On dit : « l’erreur, la vraie erreur, a été de venir chatouiller l’ours russe en évoquant l’entrée de la Géorgie dans l’OTAN ; pourquoi ne pas s’être contenté d’un bon petit partenariat politique avec l’Union européenne ? » Là encore, quel culot ! Et, chez les donneurs de leçons, quelle incroyable mauvaise foi ! Car la vérité, c’est que, si la Géorgie a demandé d’entrer dans l’OTAN, c’est précisément parce que nous lui avons fermé au nez la porte de l’Union européenne. La triste réalité, c’est que, si nous sommes quelques-uns, avec André Glucksmann notamment, à avoir plaidé la cause de cette entrée, c’est après que l’on a clairement signifié aux jeunes démocraties ukrainienne et géorgienne que la situation n’était pas mûre, le moment pas bien choisi, l’élargissement trop rapide et mal digéré, etc. Oublier cela, ne rien vouloir savoir de ce contexte, bref, reprocher à Saakachvili un choix auquel nous l’avons discrètement mais fermement poussé, c’est ajouter l’impudence à la désinvolture et l’injure à ce lâchage sans gloire.

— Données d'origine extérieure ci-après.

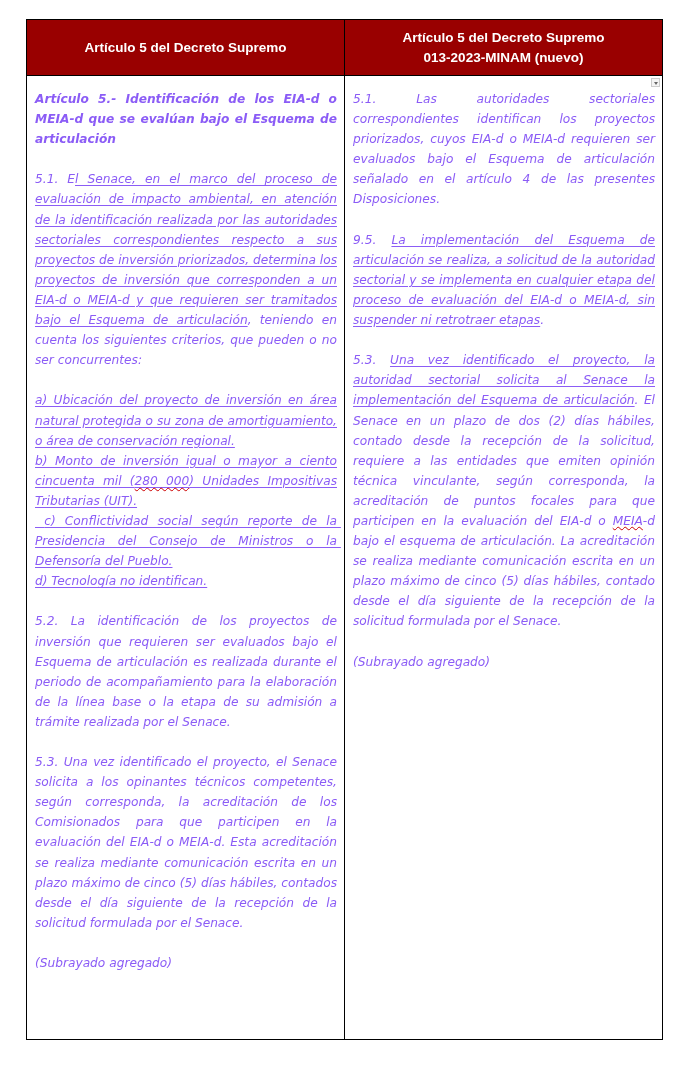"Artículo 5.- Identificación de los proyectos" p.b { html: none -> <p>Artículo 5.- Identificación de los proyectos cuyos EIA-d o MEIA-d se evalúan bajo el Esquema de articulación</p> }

On dit enfin : « admettons que vous ayez raison ; que faire, dans ce cas ? quel est le grand pays qui acceptera que l’on aille mourir pour Tbilissi ? » La vérité, là encore, c’est d’abord qu’il ne s’agit pas de mourir mais d’être ferme et de conditionner nos relations avec la Russie au respect d’un minimum de règles dans ses relations avec ses voisins. Et la vérité, c’est surtout qu’il ne s’agit, dans cette affaire, pas seulement desdits voisins mais de nous. Pourquoi ? Parce que ce qui est en jeu, c’est aussi la possibilité pour l’Europe de s’approvisionner en énergie. Ou bien la Géorgie tient bon et conserve sa souveraineté ainsi que l’intégrité territoriale qui va avec – et l’oléoduc BTC (Bakou-Tbilissi-Ceyhan) restera une alternative aux grandes routes énergétiques de Gazprom et consorts. Ou bien la Géorgie cède et retourne dans le giron post-soviétique – et alors Français, Allemands et autres Européens dépendront presque entièrement, pour se chauffer, d’une Russie qui tiendra toutes les manettes. Chantage… Suicide au gaz… Coma pétrolier annoncé… C’est en disant cela que l’on est concret, réaliste, pragmatique. Ne vouloir ni le dire ni le voir, marchander notre soutien à une Géorgie dont la survie est une des conditions de notre prospérité et, indirectement, de notre démocratie, voilà l’irréalisme, voilà l’absence de pragmatisme et voilà, pour le coup, la vraie irresponsabilité.

Que la Russie soit un « grand pays », nul ne le nie. Qu’elle soit un partenaire « inévitable », c’est l’évidence. Mais un partenaire peut être aussi un adversaire. Et avoir des relations normales avec lui n’exclut pas qu’on lui tienne le langage de la vérité et des principes.